In any war, it is common for the parties to escalate attacks in the days or hours before a truce, and in this case the uptick was sharp.
“I will tell my expectations for the coming two days,” Abdelkafi al-Hamdo, a teacher and an anti-government activist, said in a text message minutes after the deal between the United States and Russia was announced.
“Assad will try to kill as much as possible before the claimed cease-fire,” he said, referring to President Bashar al-Assad. “A lot of shelling and bombs will fall upon civilians, especially the almost empty markets.”
On Saturday, airstrikes hit Idlib, Aleppo and the Damascus suburb of Douma. On Sunday, Mr. Hamdo wrote grimly, “We know what Assad and Russia are.”
Russian officials have denied that their warplanes have been responsible for a single civilian casualty in nearly a year of airstrikes; the monitoring group Airwars.org estimates the number at more than 3,000.
The heaviest strikes over the weekend happened in Idlib, a province held by insurgents ranging from the Qaeda-linked group formerly known as the Nusra Front, which recently changed its name to the Levant Conquest Front, to rebel groups backed by the United States.
The strikes hit a marketplace as people shopped for Eid al-Adha, or the Feast of the Sacrifice, a major Muslim holiday. The cease-fire is set to begin on Monday at sundown, when the holiday starts.
“Idlib’s people got a gift for the feast,” said Mohammad Najdat Kaddour, a resident of the nearby town of Binnish who went to Idlib to film the aftermath. “This was their gift.”
“People decided to go out after hearing there was a truce on Eid,” he said via internet chat. He said he was incensed not only at the Syrian government, but also at the United States for supporting a deal he considered worthless.
“Do you believe there’s something called a truce?” he said. “They are all a bunch of criminals.”
Residents compiled a list of the dead, including three young siblings, Sidra, Abdelkareem and Mohammad Arafa, who had been killed along with their mother. Videos from the scene posted online showed piles of rubble and overturned carts, and the bodies of children and adults.
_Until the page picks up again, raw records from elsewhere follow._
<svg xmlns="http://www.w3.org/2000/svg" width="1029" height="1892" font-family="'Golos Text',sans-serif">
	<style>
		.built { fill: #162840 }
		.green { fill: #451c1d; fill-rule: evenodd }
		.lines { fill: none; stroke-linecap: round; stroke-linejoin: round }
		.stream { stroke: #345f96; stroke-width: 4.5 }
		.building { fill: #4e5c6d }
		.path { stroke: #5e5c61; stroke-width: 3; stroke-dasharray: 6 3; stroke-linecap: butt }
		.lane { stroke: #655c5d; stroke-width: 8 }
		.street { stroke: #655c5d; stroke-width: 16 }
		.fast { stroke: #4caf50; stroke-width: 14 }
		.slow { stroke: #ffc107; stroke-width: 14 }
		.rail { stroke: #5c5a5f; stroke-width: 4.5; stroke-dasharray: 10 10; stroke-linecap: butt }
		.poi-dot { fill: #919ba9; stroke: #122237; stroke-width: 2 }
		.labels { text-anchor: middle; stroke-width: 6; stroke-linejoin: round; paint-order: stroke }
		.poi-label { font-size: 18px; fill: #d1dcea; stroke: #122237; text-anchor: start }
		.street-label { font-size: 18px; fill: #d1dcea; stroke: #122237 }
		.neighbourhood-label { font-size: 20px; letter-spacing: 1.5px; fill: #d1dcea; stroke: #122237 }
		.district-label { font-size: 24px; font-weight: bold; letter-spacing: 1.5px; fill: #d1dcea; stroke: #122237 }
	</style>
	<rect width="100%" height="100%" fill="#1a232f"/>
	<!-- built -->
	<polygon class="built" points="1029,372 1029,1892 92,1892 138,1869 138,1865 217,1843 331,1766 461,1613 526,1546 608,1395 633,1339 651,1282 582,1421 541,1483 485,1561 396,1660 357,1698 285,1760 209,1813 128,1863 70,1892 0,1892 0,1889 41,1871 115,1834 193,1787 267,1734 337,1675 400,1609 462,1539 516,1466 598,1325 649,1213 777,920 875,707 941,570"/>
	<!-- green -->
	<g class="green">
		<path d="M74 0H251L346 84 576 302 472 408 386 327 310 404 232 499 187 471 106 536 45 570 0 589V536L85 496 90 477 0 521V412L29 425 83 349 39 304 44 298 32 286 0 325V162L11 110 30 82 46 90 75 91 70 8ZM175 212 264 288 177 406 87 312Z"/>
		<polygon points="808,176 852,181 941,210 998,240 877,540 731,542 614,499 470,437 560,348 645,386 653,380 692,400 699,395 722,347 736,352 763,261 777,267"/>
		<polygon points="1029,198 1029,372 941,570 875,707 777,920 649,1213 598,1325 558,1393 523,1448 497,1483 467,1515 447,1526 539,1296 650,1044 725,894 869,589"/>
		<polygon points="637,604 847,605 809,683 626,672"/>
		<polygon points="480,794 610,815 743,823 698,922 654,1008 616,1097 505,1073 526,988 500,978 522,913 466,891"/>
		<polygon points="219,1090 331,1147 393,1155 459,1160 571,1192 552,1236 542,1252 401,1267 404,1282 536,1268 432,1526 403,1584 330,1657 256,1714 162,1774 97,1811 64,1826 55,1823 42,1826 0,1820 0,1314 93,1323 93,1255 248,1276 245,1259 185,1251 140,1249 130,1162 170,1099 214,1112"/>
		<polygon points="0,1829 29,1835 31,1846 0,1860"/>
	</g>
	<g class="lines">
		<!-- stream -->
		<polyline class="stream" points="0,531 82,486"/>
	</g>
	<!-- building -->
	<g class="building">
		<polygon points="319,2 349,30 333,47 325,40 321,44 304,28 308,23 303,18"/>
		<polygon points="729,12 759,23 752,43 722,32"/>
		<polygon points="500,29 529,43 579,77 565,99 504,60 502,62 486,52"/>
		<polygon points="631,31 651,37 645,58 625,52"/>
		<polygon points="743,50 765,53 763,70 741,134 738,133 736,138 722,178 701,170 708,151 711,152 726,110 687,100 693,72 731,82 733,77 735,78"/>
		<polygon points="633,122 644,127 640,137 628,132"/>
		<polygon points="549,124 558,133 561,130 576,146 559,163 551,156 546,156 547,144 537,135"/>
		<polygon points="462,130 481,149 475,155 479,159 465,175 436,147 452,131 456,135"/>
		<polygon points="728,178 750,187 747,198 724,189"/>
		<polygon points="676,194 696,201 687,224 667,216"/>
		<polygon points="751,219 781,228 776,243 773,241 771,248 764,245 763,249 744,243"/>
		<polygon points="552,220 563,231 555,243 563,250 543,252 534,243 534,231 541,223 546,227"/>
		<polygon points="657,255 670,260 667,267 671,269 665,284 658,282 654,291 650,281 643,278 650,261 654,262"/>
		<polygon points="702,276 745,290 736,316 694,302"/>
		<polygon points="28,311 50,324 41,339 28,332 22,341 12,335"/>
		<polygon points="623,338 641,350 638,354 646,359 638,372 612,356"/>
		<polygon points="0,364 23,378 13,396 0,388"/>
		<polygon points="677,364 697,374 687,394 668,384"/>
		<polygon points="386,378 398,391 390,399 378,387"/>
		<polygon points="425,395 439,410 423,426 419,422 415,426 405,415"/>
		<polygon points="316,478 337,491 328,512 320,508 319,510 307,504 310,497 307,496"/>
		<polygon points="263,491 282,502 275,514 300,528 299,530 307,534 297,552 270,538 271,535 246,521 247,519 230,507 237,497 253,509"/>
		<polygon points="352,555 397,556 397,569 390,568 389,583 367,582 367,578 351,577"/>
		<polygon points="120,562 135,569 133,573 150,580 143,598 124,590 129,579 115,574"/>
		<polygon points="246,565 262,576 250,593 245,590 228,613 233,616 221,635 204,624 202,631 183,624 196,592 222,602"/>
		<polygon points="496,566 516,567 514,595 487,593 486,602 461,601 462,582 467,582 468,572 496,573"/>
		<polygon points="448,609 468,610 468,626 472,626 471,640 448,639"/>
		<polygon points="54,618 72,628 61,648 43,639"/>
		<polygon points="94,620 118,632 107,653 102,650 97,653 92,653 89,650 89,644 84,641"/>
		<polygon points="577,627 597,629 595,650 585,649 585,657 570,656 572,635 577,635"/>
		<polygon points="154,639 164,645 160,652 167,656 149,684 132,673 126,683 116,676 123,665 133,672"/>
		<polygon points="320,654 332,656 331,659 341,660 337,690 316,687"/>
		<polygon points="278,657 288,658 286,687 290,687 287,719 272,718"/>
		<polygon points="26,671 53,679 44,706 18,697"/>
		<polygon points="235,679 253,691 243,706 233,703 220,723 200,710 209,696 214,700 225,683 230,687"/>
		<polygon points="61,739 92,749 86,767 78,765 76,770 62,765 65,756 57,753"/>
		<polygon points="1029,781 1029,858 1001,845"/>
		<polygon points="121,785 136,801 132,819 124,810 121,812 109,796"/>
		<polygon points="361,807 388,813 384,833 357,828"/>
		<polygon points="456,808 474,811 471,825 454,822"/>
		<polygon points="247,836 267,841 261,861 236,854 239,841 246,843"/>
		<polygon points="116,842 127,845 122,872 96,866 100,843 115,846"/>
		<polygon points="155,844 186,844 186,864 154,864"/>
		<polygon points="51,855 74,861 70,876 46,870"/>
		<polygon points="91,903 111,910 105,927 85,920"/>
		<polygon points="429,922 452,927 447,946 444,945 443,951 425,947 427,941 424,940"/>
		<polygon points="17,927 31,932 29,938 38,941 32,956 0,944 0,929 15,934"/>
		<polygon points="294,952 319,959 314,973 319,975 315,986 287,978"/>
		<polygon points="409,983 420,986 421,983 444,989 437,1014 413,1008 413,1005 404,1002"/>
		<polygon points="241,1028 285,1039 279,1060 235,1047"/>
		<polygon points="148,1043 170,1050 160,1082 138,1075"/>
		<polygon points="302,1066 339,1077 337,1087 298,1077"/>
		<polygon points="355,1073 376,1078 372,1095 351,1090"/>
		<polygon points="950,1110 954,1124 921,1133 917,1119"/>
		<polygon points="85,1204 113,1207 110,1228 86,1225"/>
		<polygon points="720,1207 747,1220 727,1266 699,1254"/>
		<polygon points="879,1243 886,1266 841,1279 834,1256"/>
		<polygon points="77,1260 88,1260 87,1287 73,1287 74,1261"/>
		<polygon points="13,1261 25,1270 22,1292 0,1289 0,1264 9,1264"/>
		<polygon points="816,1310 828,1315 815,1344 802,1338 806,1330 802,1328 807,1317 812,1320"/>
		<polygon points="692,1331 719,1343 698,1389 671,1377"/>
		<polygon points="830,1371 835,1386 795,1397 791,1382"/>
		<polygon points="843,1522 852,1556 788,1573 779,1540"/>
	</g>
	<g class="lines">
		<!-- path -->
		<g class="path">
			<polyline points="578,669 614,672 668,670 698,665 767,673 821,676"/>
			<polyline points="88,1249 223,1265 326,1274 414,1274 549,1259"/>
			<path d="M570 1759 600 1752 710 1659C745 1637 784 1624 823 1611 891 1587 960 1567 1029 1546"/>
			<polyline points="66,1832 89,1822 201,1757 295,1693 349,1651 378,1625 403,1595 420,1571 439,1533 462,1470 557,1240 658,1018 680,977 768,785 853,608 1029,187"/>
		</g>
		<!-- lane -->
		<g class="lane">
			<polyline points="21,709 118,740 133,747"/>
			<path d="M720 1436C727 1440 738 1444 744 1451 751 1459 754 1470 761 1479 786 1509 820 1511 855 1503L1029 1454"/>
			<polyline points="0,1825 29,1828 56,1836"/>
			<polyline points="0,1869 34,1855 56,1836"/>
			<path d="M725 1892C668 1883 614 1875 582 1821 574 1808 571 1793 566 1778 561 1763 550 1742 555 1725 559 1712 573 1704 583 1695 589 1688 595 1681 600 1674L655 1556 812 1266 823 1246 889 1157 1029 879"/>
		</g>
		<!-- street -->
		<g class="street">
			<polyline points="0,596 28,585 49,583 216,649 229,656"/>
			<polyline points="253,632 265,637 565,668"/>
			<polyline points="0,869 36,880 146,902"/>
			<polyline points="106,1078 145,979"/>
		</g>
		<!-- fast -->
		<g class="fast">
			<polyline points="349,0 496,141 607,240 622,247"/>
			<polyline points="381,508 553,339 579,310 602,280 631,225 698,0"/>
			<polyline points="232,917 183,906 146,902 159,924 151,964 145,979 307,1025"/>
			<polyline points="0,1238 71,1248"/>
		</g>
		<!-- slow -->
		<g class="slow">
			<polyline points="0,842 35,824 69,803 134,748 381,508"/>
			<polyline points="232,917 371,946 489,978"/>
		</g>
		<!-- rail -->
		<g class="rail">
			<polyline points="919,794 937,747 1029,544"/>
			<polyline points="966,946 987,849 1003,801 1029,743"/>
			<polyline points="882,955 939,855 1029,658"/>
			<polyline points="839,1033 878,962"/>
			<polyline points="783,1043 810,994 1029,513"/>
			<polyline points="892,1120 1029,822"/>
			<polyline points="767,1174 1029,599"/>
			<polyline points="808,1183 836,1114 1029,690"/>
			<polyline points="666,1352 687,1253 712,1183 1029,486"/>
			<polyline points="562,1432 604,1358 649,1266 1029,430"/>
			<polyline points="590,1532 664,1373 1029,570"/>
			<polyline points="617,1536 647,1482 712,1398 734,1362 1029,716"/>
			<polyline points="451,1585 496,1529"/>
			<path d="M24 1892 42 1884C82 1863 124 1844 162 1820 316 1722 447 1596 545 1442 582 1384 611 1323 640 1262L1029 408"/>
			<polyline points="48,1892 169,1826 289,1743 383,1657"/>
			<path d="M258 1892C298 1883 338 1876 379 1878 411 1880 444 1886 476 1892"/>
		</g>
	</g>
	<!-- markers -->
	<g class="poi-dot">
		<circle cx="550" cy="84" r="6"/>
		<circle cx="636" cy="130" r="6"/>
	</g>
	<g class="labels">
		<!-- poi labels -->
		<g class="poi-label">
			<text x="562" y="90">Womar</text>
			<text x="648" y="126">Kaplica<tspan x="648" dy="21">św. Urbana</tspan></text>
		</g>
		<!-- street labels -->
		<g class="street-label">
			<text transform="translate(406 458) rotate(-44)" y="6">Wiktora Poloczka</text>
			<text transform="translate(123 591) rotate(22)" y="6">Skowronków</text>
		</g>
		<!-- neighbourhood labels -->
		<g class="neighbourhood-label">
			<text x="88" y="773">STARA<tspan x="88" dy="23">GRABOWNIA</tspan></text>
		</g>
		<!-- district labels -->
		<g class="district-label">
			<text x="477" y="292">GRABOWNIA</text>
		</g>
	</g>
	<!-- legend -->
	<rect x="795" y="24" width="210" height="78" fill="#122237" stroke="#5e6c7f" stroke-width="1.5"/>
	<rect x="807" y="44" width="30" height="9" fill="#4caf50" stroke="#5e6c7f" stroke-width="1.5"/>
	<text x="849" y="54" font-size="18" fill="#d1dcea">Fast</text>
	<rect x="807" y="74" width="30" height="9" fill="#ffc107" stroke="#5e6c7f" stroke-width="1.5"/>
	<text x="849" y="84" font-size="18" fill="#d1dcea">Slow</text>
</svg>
In Douma, residents reported the deaths of two young brothers who had lost a third brother last year.
In Aleppo, doctors reported new casualties on Sunday morning from another round of barrel bombing. Youssef Mohamamd Almosto, 60, was reported dead; a 36-year-old man had a leg amputated; and several children were treated for injuries.
Syrian armed opposition groups were debating whether to accept the terms of the deal, which calls for a complete halt to violence for seven days, followed by joint operations by the United States and Russia against designated terrorist groups like the Islamic State and the former Nusra. Opposition groups — including those strongly against Al Qaeda and the Islamic State — widely believe the deal is stacked against them. The Islamist group Ahrar al-Sham said on Sunday that it would not accept the cease-fire terms.
Yet virtually all Syrians would welcome a respite from fighting and bombing, as was provided under a short-lived cease-fire in February. They may be willing to give it a try, even though the Russian and American officials who brokered it have themselves voiced doubts that it will work.
Other opposition groups have been warned that they may also be hit by airstrikes if they do not leave areas where Nusra is present or remove the militant group itself — something not always possible for weaker groups to do without abandoning their home areas.
The plan accepts the presence on the battlefield of other groups designated as terrorists by the United States — such as Hezbollah — that are battling on the side of the Syrian government, and considers them parties to the cease-fire.
Iran, Hezbollah and the Syrian government have all declared that they accept the deal.